Face à ce qu’il perçoit comme une complicité tacite de l’Agence internationale de l’énergie atomique (AIEA) dans les frappes israélo-américaines ayant ciblé ses sites nucléaires, l’Iran a annoncé la suspension de sa coopération avec l’organisation onusienne. Une rupture qui remet en cause des décennies de surveillance internationale et pourrait précipiter une nouvelle vague de sanctions, accentuant l’isolement diplomatique et la crise économique de la République islamique.
Une décision motivée par la colère
À l’issue de douze jours d’affrontements avec Israël – et dans une moindre mesure avec les États-Unis – qui ont visé plusieurs installations nucléaires iraniennes, le Parlement de Téhéran a voté, mercredi 25 juin 2025, la fin de la coopération avec l’AIEA. Le texte a été approuvé dès le lendemain par le Conseil des Gardiens, ultime verrou institutionnel avant sa ratification par la présidence.
Pour les autorités iraniennes, l’agence internationale aurait failli à sa mission en ne condamnant pas les frappes contre ses infrastructures nucléaires.

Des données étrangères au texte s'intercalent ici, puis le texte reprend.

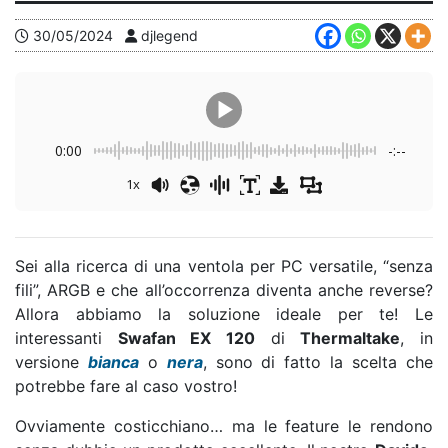
30/05/2024
djlegend
0:00
-:--
1x
Sei alla ricerca di una ventola per PC versatile, “senza
fili”, ARGB e che all’occorrenza diventa anche reverse?
Allora abbiamo la soluzione ideale per te! Le
interessanti
Swafan EX 120
di
Thermaltake
, in
versione
bianca
o
nera
, sono di fatto la scelta che
potrebbe fare al caso vostro!
Ovviamente costicchiano… ma le feature le rendono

Pire : selon elles, la résolution du 12 juin dernier, dans laquelle l’AIEA accusait l’Iran de ne pas respecter ses engagements, aurait été utilisée comme justification politique et diplomatique aux attaques militaires.
Un partenariat historique menacé
Signataire du Traité de non-prolifération nucléaire (TNP) depuis 1970, l’Iran avait accepté depuis plus de 50 ans que ses activités nucléaires soient placées sous surveillance. À partir de 2003, le pays avait même autorisé des inspections plus poussées, après que des révélations d’activités secrètes ont entaché sa crédibilité.
L’Accord de Vienne de 2015, signé avec les grandes puissances, avait renforcé cette coopération. Mais depuis le retrait des États-Unis sous Donald Trump en 2018, l’équilibre s’est fragilisé. Téhéran avait déjà commencé à réduire son niveau de transparence, tout en maintenant un lien minimal avec l’AIEA. Ce lien est désormais rompu.
Ce que dit le droit international
L’Iran, toujours signataire du TNP, est juridiquement tenu de coopérer avec l’AIEA. Pour son directeur Rafael Grossi, cette collaboration ne relève pas de la bonne volonté de Téhéran, mais d’une obligation formelle. En refusant les inspections, en désactivant les caméras de surveillance ou en coupant la transmission de données, Téhéran se placerait en situation de violation du traité.
Dans un tel cas, l’AIEA a la possibilité de saisir le Conseil de sécurité de l’ONU, ouvrant la voie à de nouvelles sanctions internationales. À moins que l’Iran ne décide de se retirer du TNP, comme la Corée du Nord en 2003 – un scénario redouté par la communauté internationale.
Un isolement diplomatique croissant
Suspendre la coopération avec l’AIEA revient à couper le dernier fil ténu entre l’Iran et les institutions multilatérales. Alors que le pays assure que son programme nucléaire reste pacifique, une telle opacité alimente toutes les suspicions. Elle compromet aussi les chances de reprise du dialogue avec les États-Unis.
Or, un espoir ténu subsiste : en marge du sommet de l’OTAN, Donald Trump a évoqué de possibles discussions avec Téhéran dès la semaine prochaine. Une ouverture qui risque d’être étouffée par cette nouvelle escalade.
En rompant avec l’AIEA, l’Iran prend le risque d’un isolement accru, d’un durcissement des sanctions et d’une défiance générale à l’égard de son programme nucléaire. Si cette décision répond à un sentiment d’injustice et à une stratégie de confrontation, elle pourrait surtout faire basculer la République islamique dans une impasse diplomatique durable – avec des répercussions dramatiques sur une population déjà fragilisée.